The tipping scandal

Forget Damas, Dubai Properties et al, Damian Reilly says there's one scandal you can do something about.
The tipping scandal
By Damian Reilly
Thu 05 Nov 2009 04:00 AM

You may have had enough of scandal these past few weeks, what with the goings on at the top of Istithmar World, Dubai Properties,

and the rest. There’s not much you or I can do about them, other than watch and wonder who will be next.

There is, however, a scandal that you can do something about, one that is going on around the clock throughout the GCC. In fact, it is a practice that most people are unaware of, and to my mind represents theft on a scale as grand as any that have made headlines recently.

A while ago, I interviewed the head of a major hotel chain in the GCC. He was moaning about the difficulty of retaining staff. He said there was a recruitment war going on, and that all hotels were engaged in poaching each other’s staff. It was going on at all levels, he said, from bellboys and valets to managers.

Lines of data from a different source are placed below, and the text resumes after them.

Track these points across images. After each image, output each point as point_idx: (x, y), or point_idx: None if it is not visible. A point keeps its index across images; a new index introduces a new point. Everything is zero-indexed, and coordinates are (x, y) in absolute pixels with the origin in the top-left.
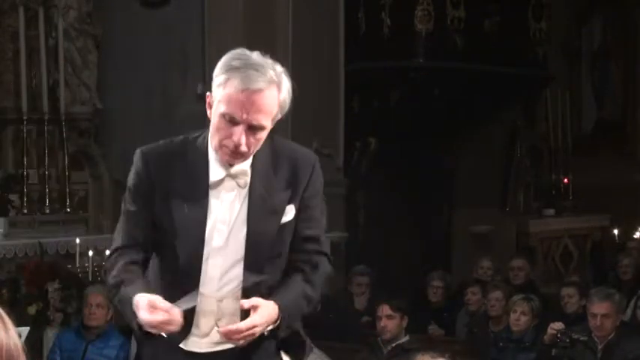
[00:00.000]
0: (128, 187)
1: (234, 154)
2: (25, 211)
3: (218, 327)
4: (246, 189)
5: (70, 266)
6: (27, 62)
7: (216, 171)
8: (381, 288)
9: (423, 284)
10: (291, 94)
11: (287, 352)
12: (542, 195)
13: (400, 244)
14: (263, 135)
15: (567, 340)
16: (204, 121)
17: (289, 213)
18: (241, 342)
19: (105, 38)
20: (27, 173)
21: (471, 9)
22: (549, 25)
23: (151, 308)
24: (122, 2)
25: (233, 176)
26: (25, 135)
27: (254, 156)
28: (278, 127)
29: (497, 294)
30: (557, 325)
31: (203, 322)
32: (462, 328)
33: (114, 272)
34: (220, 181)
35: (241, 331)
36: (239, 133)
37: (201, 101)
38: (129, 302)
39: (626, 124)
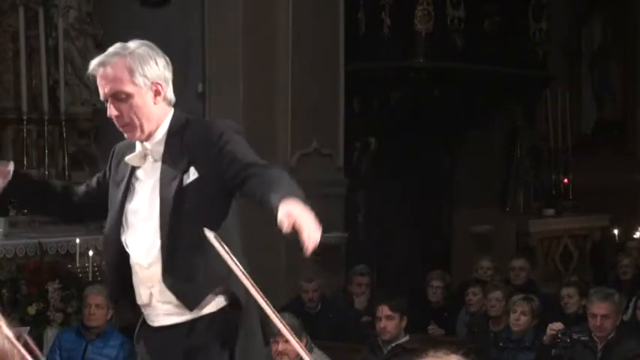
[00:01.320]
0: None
1: (124, 129)
2: (25, 211)
3: (152, 294)
4: (160, 163)
5: (70, 266)
6: (27, 62)
7: (136, 150)
8: (381, 288)
9: (423, 284)
10: (159, 64)
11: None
12: (542, 195)
13: (400, 244)
14: (134, 101)
15: (567, 340)
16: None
17: (192, 175)
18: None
19: (105, 38)
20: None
21: (471, 9)
22: (549, 25)
23: None
24: (122, 2)
25: (143, 152)
26: (25, 135)
27: (168, 132)
28: (279, 125)
29: (497, 294)
30: (557, 326)
31: (142, 292)
32: (462, 328)
33: None
34: (137, 160)
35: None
36: (110, 108)
37: (201, 101)
38: None
39: (626, 124)
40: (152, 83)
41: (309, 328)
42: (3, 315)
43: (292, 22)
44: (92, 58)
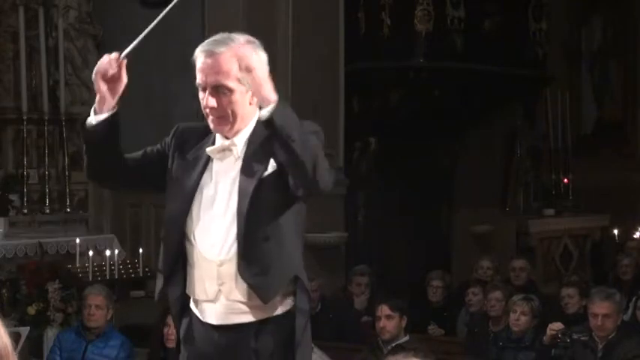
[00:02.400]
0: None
1: (215, 120)
2: (25, 211)
3: (221, 291)
4: (241, 161)
5: (70, 266)
6: (27, 62)
7: (215, 143)
8: (381, 288)
9: (423, 284)
10: (264, 65)
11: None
12: (542, 195)
13: (400, 244)
14: (233, 97)
15: (567, 340)
16: (204, 121)
17: (270, 168)
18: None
19: (105, 38)
20: (27, 173)
21: (471, 9)
22: (549, 25)
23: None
24: (122, 2)
25: (227, 147)
26: (25, 135)
27: (253, 131)
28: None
29: (497, 294)
30: (557, 326)
31: (209, 287)
32: (462, 328)
33: None
34: (218, 153)
35: None
36: (206, 97)
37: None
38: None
39: (626, 124)
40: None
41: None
42: (3, 315)
43: (292, 22)
44: (92, 58)
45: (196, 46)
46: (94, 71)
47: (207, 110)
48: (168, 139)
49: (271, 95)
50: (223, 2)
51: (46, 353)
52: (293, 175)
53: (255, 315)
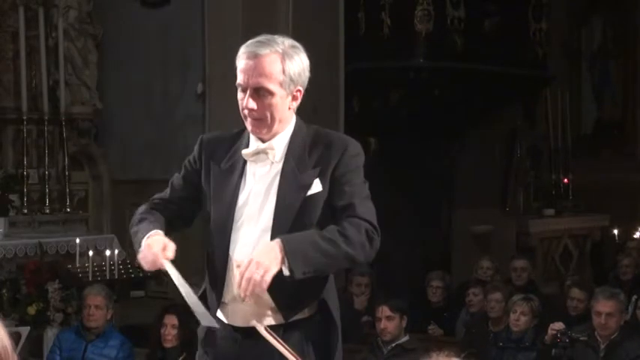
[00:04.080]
0: (184, 163)
1: (253, 122)
2: (25, 211)
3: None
4: (281, 164)
5: (70, 266)
6: (27, 62)
7: (250, 146)
8: (381, 288)
9: (423, 284)
10: (306, 71)
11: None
12: (542, 195)
13: (400, 244)
14: (274, 101)
15: (567, 340)
16: (204, 121)
17: (315, 187)
18: (250, 287)
19: (105, 38)
20: (27, 173)
21: (471, 9)
22: (549, 25)
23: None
24: (122, 2)
25: (263, 150)
26: (25, 135)
27: (292, 136)
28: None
29: (496, 295)
30: (557, 325)
31: (237, 288)
32: (462, 329)
33: (140, 210)
34: (253, 155)
35: (242, 273)
36: (246, 98)
37: (201, 101)
38: (142, 235)
39: (626, 124)
40: (295, 89)
41: None
42: (3, 315)
43: (292, 22)
44: (92, 58)
45: (196, 46)
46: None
47: (246, 112)
48: (195, 155)
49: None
50: (223, 2)
51: (46, 353)
52: None
53: (282, 318)
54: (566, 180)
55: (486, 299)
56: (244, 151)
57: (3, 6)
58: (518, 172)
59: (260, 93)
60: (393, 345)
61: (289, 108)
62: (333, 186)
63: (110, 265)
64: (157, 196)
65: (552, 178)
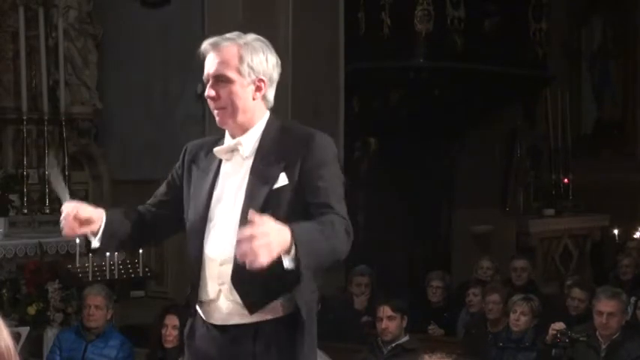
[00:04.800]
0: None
1: (218, 113)
2: (25, 211)
3: (221, 291)
4: (251, 160)
5: (70, 266)
6: (27, 62)
7: (225, 143)
8: (381, 288)
9: (423, 284)
10: (271, 64)
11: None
12: (542, 195)
13: (400, 244)
14: (233, 88)
15: (566, 340)
16: (204, 121)
17: (281, 180)
18: (255, 256)
19: (105, 38)
20: (27, 173)
21: (471, 9)
22: (549, 25)
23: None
24: (122, 2)
25: (233, 147)
26: (25, 135)
27: (264, 132)
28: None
29: (494, 297)
30: (558, 325)
31: (210, 287)
32: (462, 329)
33: None
34: (226, 153)
35: (247, 235)
36: (209, 88)
37: (201, 101)
38: None
39: (626, 124)
40: (256, 78)
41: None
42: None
43: (292, 22)
44: (92, 58)
45: (196, 45)
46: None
47: (210, 102)
48: (179, 162)
49: (288, 239)
50: (223, 2)
51: (46, 353)
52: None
53: (255, 316)
54: (566, 180)
55: (484, 301)
56: (215, 149)
57: (3, 6)
58: (518, 172)
59: (220, 80)
60: (393, 345)
61: (254, 99)
62: (305, 180)
63: (110, 265)
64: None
65: (552, 178)
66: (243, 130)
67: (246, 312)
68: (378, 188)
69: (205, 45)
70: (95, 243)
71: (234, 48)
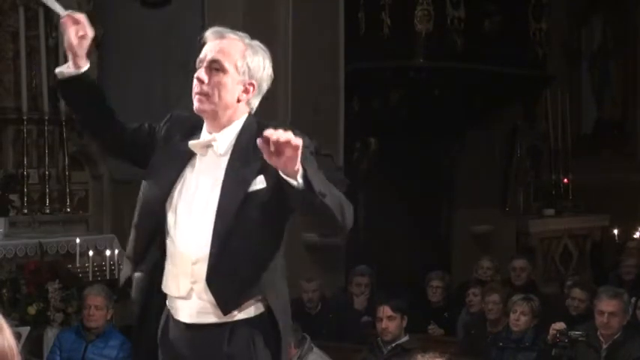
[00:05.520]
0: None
1: (199, 98)
2: (25, 211)
3: (193, 290)
4: (227, 158)
5: (70, 266)
6: (27, 62)
7: (198, 137)
8: (381, 288)
9: (423, 284)
10: (266, 73)
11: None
12: (542, 195)
13: (400, 244)
14: (225, 79)
15: (565, 340)
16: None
17: (259, 183)
18: (293, 163)
19: (105, 38)
20: (27, 173)
21: (471, 9)
22: (549, 25)
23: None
24: (122, 2)
25: (208, 143)
26: (25, 135)
27: (241, 131)
28: (278, 126)
29: (493, 297)
30: (559, 325)
31: (182, 284)
32: (462, 329)
33: None
34: (200, 149)
35: (294, 143)
36: (202, 70)
37: None
38: None
39: (626, 124)
40: (249, 80)
41: (309, 328)
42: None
43: (292, 22)
44: (92, 58)
45: (196, 45)
46: (69, 33)
47: (196, 83)
48: (161, 124)
49: (297, 165)
50: (223, 2)
51: (46, 353)
52: (323, 225)
53: (228, 316)
54: (566, 180)
55: (484, 301)
56: (190, 143)
57: (3, 6)
58: (518, 172)
59: (214, 67)
60: (393, 345)
61: (239, 99)
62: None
63: (110, 265)
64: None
65: (552, 178)
66: (221, 126)
67: (218, 311)
68: (378, 188)
69: (211, 31)
70: (84, 63)
71: (240, 43)
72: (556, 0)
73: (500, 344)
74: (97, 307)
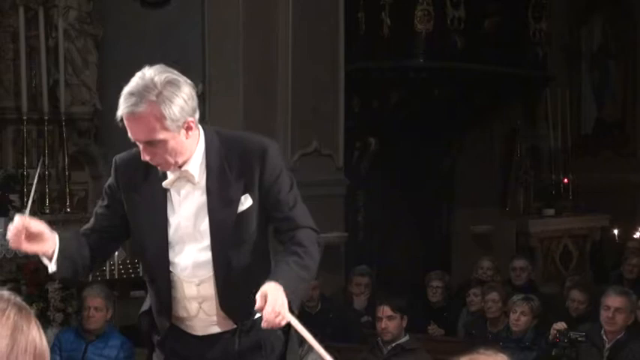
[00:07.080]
0: (104, 188)
1: (158, 166)
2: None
3: (202, 309)
4: (203, 183)
5: None
6: (27, 62)
7: (169, 175)
8: (381, 288)
9: (423, 284)
10: (190, 101)
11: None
12: (542, 195)
13: (400, 244)
14: (168, 145)
15: (565, 341)
16: (204, 121)
17: (245, 202)
18: (280, 324)
19: (105, 38)
20: (27, 173)
21: (471, 9)
22: (549, 25)
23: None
24: (122, 2)
25: (182, 177)
26: (25, 135)
27: (206, 152)
28: (278, 126)
29: (493, 295)
30: (559, 326)
31: (189, 305)
32: (462, 329)
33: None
34: (173, 185)
35: (272, 314)
36: (143, 152)
37: (201, 101)
38: None
39: (626, 124)
40: (183, 122)
41: (309, 328)
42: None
43: (292, 22)
44: (92, 58)
45: (196, 45)
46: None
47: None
48: (112, 182)
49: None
50: (223, 2)
51: None
52: None
53: (236, 325)
54: (566, 180)
55: (484, 300)
56: (164, 183)
57: (3, 6)
58: (518, 172)
59: (152, 144)
60: (393, 345)
61: (187, 138)
62: (266, 195)
63: (110, 265)
64: (83, 227)
65: (552, 178)
66: (185, 161)
67: (229, 321)
68: (377, 188)
69: (121, 111)
70: (52, 267)
71: (150, 110)
72: (556, 0)
73: (500, 344)
74: (96, 309)
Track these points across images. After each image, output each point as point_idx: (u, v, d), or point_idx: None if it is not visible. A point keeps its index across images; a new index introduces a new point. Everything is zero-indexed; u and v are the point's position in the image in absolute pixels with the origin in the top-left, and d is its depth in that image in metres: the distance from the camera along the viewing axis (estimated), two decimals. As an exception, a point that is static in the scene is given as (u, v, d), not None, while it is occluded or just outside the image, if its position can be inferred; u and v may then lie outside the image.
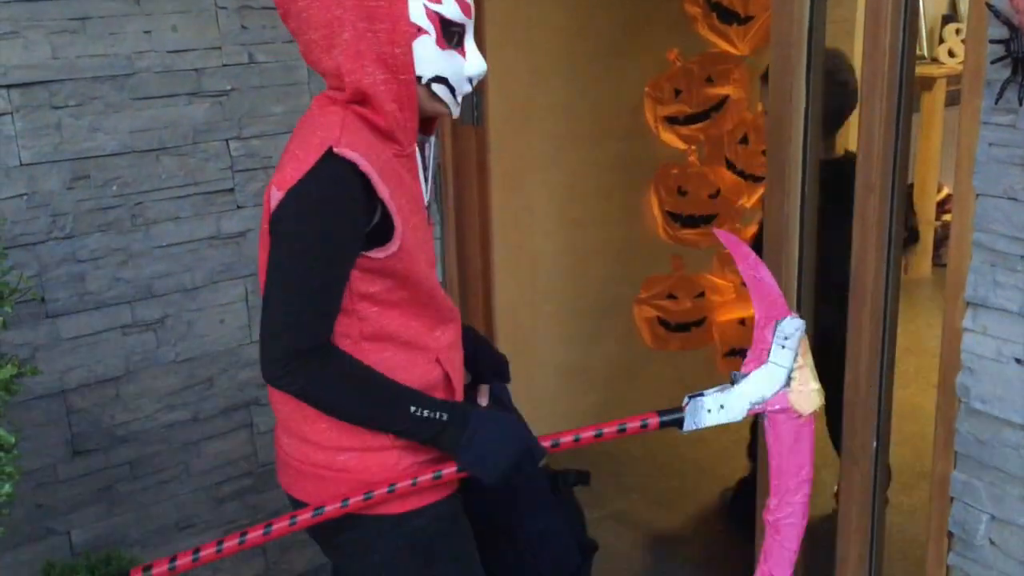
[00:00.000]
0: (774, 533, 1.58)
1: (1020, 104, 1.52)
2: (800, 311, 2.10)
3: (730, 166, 3.36)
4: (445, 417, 1.43)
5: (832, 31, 2.05)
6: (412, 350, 1.49)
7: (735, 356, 3.19)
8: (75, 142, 2.12)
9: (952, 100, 4.54)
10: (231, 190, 2.35)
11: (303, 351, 1.35)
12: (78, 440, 2.22)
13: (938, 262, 4.75)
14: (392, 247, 1.40)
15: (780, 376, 1.52)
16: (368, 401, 1.41)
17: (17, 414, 1.96)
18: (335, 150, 1.33)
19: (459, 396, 1.57)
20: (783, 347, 1.51)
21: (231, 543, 1.41)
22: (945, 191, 4.87)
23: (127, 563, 1.85)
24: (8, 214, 2.05)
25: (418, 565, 1.51)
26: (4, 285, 1.58)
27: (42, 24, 2.04)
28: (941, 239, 4.74)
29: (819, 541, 2.31)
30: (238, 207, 2.36)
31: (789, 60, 1.98)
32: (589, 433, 1.50)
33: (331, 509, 1.43)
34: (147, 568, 1.40)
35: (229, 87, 2.30)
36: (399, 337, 1.47)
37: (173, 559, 1.40)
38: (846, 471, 2.07)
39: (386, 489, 1.43)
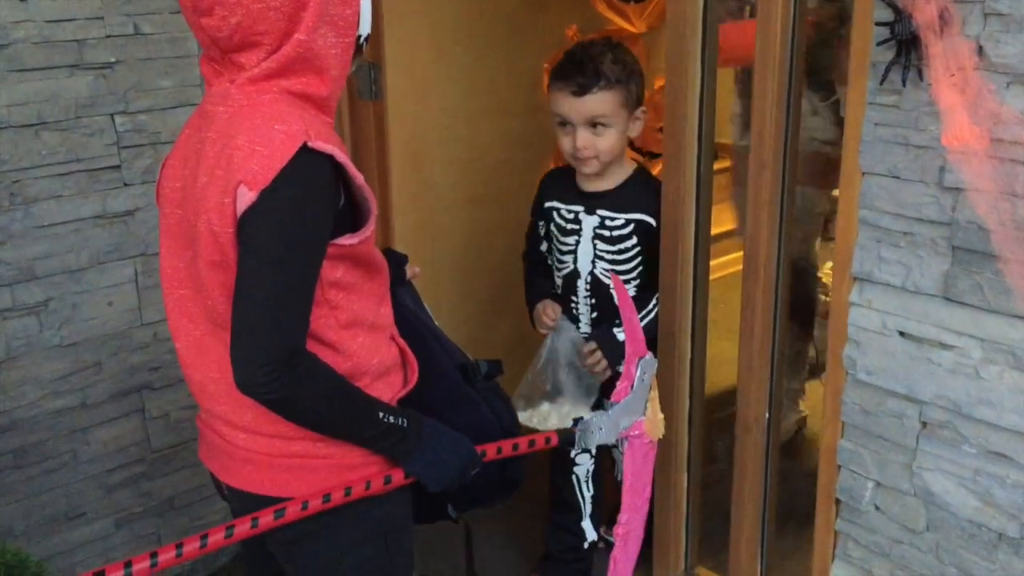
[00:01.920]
0: (623, 545, 1.78)
1: (904, 85, 1.57)
2: (696, 291, 2.15)
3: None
4: (405, 423, 1.42)
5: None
6: (376, 331, 1.47)
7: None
8: (-54, 116, 2.01)
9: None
10: (117, 167, 2.25)
11: (286, 355, 1.28)
12: (-44, 430, 2.12)
13: (825, 236, 4.90)
14: (366, 232, 1.38)
15: (640, 405, 1.75)
16: (343, 407, 1.37)
17: None
18: (310, 144, 1.26)
19: (415, 369, 1.56)
20: (643, 380, 1.75)
21: (191, 546, 1.32)
22: (833, 167, 5.02)
23: (12, 556, 1.78)
24: None
25: (380, 549, 1.51)
26: None
27: (-94, -10, 1.92)
28: (829, 214, 4.88)
29: (713, 509, 2.37)
30: (125, 184, 2.27)
31: (684, 38, 2.01)
32: (508, 445, 1.58)
33: (291, 511, 1.39)
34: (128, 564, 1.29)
35: (113, 59, 2.19)
36: (366, 320, 1.45)
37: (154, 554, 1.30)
38: (740, 440, 2.13)
39: (343, 492, 1.41)
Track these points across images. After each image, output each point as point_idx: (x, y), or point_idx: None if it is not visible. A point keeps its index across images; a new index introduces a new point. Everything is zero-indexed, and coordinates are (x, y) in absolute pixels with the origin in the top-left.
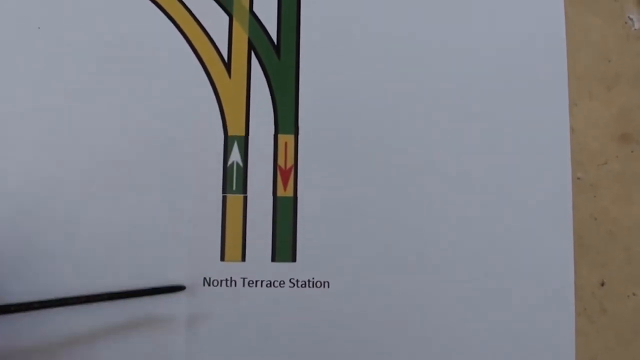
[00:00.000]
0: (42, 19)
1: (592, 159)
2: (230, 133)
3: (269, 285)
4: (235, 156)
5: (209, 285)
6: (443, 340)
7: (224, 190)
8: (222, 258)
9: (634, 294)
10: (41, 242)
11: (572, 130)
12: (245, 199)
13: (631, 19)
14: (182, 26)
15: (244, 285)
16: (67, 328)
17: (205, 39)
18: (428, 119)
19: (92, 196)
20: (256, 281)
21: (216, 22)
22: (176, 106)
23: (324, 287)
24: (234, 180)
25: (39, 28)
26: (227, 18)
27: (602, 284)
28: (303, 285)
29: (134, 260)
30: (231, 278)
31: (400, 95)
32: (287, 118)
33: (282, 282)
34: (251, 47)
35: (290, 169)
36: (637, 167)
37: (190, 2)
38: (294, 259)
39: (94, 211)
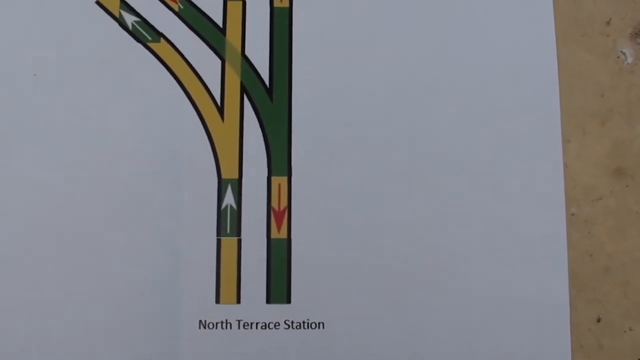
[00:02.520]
0: (38, 68)
1: (586, 194)
2: (224, 176)
3: (264, 327)
4: (229, 199)
5: (204, 328)
6: None
7: (219, 233)
8: (218, 301)
9: (630, 329)
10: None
11: (566, 166)
12: (239, 241)
13: (624, 54)
14: (174, 70)
15: (239, 327)
16: None
17: (198, 83)
18: (422, 164)
19: (90, 237)
20: (251, 323)
21: (209, 66)
22: (170, 150)
23: (319, 328)
24: (228, 223)
25: (35, 75)
26: (219, 62)
27: (599, 320)
28: (298, 327)
29: (128, 303)
30: (226, 320)
31: (394, 136)
32: (280, 160)
33: (277, 324)
34: (243, 90)
35: (284, 210)
36: (632, 202)
37: (182, 46)
38: (288, 301)
39: (89, 253)
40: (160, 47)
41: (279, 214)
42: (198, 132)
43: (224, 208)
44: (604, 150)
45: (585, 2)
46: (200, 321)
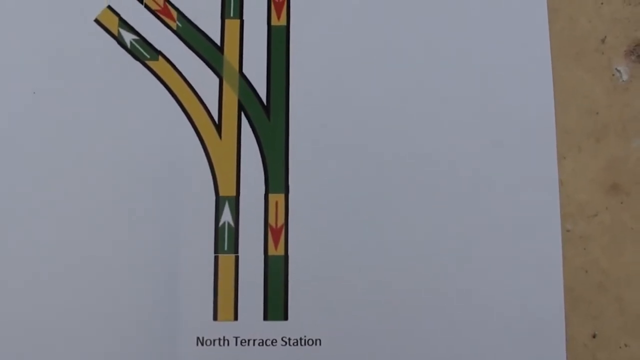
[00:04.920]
0: (39, 84)
1: (581, 211)
2: (221, 193)
3: (261, 344)
4: (226, 216)
5: (202, 344)
6: None
7: (216, 250)
8: (215, 317)
9: (626, 345)
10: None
11: (561, 183)
12: (236, 258)
13: (619, 71)
14: (172, 88)
15: (236, 344)
16: None
17: (196, 100)
18: (420, 183)
19: (87, 254)
20: (249, 340)
21: (206, 84)
22: (167, 167)
23: (316, 344)
24: (226, 240)
25: (34, 93)
26: (217, 80)
27: (594, 336)
28: (295, 344)
29: (125, 320)
30: (224, 337)
31: (392, 154)
32: (277, 177)
33: (274, 341)
34: (241, 108)
35: (281, 227)
36: (627, 218)
37: (180, 64)
38: (285, 318)
39: (86, 270)
40: (159, 65)
41: (276, 231)
42: (196, 150)
43: (222, 225)
44: (599, 166)
45: (580, 20)
46: (198, 338)
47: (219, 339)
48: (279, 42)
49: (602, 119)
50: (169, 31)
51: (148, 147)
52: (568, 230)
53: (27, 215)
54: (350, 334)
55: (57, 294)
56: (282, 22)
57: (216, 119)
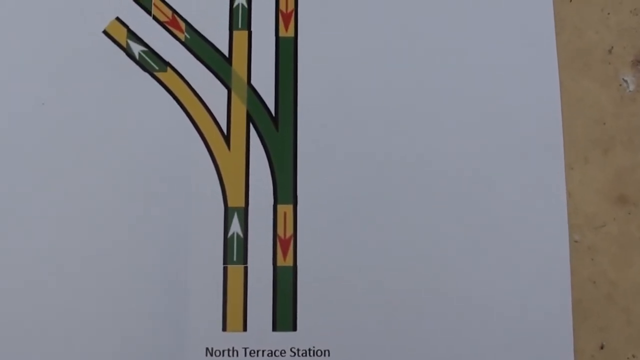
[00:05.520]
0: (47, 94)
1: (589, 222)
2: (230, 204)
3: (270, 354)
4: (235, 227)
5: (211, 355)
6: None
7: (225, 261)
8: (224, 328)
9: (634, 356)
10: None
11: (569, 194)
12: (245, 269)
13: (626, 81)
14: (181, 100)
15: (245, 355)
16: None
17: (205, 112)
18: (429, 194)
19: (96, 264)
20: (257, 351)
21: (215, 95)
22: (176, 178)
23: (325, 355)
24: (235, 251)
25: (43, 104)
26: (225, 91)
27: (602, 347)
28: (304, 354)
29: (134, 331)
30: (233, 348)
31: (400, 165)
32: (286, 188)
33: (283, 352)
34: (250, 119)
35: (290, 238)
36: (635, 229)
37: (189, 75)
38: (294, 328)
39: (95, 280)
40: (167, 76)
41: (284, 242)
42: (204, 161)
43: (231, 236)
44: (607, 177)
45: (587, 31)
46: (207, 349)
47: (228, 350)
48: (287, 54)
49: (609, 129)
50: (177, 42)
51: (156, 158)
52: (576, 241)
53: (31, 221)
54: (359, 345)
55: (58, 297)
56: (290, 33)
57: (225, 130)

When I asked him what he was then doing to make his staff happier in order to retain them, he looked blank. Then he thought for a bit. And then he said: “well, we are giving them a higher percentage of the tips.”

I told him I must have misheard him: “I thought you just said you’re giving your staff a higher percentage of their tips?”

“That’s right,” he said. “They seem to be happier now.”

As my tape recorder whirred gently between us, I asked what his hotel group used the rest of the tip money for. Utterly nonchalantly, he said: “Oh you know, accommodation costs, transport, that sort of thing.”

So, to be absolutely clear, you’re using voluntary donations from paying customers intended as a reward for good service to pay for housing and transport for your staff?

“Err. Yes.”


I am not going to single out the name of the hotel in question, because since I found out about this practice I have come to realise it is going on in virtually all hotels and bars and restaurants in the region. People who work in the industry tell me it is common practice. They say service charge automatically added to bills is highly unlikely to find its way into the pocket of the man or women who served you, and even cash is not guaranteed to be allowed to be kept. This is horrendous.

It is a plainly obvious fact, but clearly one that needs stating: a tip is intended as a gift from a patron to the person who serves them. It is meant to be a reward for attentive service, and has nothing to do with the institution in which they were served. After all, there is a separate bill for services rendered. The tip is entirely personal.

For hotels and bars and restaurants to be confiscating this tip — for that is effectively what they are doing — and then giving the person who earned it a portion of it, constitutes theft. Massive theft when you consider the millions of tips that are left every year. I feel sure that if customers knew that this was going on, they would realise that the tip had in fact been bastardised into a way for companies to squeeze more money out of people stupid enough to set foot in their premises, and be rightly angry.

The solution? From now on when you’re presented with a bill upon which a service charge has been automatically added, ask the person serving you if they will receive it. If they say no, cross it out and give them cash. Actually, it is probably better to always tip in cash. At least cash can be stashed in a pocket.

The difference in earnings between the people who eat in restaurants and bars in this part of the world, and the people who serve them is already big enough. There’s no reason we should stand by while they are stolen from.

Damian Reilly is the editor of Arabian Business English.